Hence $\displaystyle (1.01)^{10}+(1-0.01)^{10}$ correct to $\displaystyle 7$ decimal places is $\displaystyle 2.0090042$

$\displaystyle \\$

Question 12: Show that $\displaystyle 2^{4n+4}- 15n - 16$, where $\displaystyle n \in N$ is divisible by $\displaystyle 225$.

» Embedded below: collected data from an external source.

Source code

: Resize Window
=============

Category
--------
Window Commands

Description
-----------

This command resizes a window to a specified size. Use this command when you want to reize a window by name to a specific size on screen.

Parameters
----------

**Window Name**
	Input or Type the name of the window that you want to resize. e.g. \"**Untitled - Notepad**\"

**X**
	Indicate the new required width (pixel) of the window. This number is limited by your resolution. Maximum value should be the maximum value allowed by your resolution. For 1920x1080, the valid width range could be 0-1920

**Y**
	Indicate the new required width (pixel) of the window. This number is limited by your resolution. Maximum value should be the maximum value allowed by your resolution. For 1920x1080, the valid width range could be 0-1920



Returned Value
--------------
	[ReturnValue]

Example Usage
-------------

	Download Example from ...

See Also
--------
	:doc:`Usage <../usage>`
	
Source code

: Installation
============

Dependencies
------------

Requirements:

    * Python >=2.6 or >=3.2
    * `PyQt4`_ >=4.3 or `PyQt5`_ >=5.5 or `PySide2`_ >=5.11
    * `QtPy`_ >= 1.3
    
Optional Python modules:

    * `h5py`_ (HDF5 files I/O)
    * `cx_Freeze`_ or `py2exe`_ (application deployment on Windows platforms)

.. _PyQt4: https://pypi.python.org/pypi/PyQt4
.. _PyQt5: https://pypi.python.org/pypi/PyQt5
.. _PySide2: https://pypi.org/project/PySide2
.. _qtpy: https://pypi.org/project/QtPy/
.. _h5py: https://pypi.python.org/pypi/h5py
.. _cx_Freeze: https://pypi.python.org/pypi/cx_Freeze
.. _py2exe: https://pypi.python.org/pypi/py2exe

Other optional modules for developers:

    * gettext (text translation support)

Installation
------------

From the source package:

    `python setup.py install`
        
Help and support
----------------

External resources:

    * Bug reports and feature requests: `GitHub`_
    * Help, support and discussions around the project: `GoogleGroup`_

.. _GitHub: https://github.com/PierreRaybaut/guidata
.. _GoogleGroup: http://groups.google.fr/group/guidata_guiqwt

$\displaystyle 2^{4n+4}- 15n - 16$

$\displaystyle = {16}^{n+1}- 15n - 16$

$\displaystyle = (1+15)^{n+1}- 15n - 16$

$\displaystyle = [^{n+1} C_0 (15)^0 +^{n+1} C_1 (15)^1 +^{n+1} C_2 (15)^2 + \ldots + ^{n+1} C_{n+1} (15)^{n+1} ]- 15n - 16$

$\displaystyle = 1 + 15( n+1) + [^{n+1} C_2 (15)^2 + \ldots + ^{n+1} C_{n+1} (15)^{n+1} ] - 15n - 16$

$\displaystyle = [^{n+1} C_2 (15)^2 + \ldots + ^{n+1} C_{n+1} (15)^{n+1} ]$

$\displaystyle = 225 [^{n+1} C_2 + \ldots + ^{n+1} C_{n+1} (15)^{n-1} ]$

Hence $\displaystyle 2^{4n+4}- 15n - 16$, where $\displaystyle n \in N$ is divisible by $\displaystyle 225$.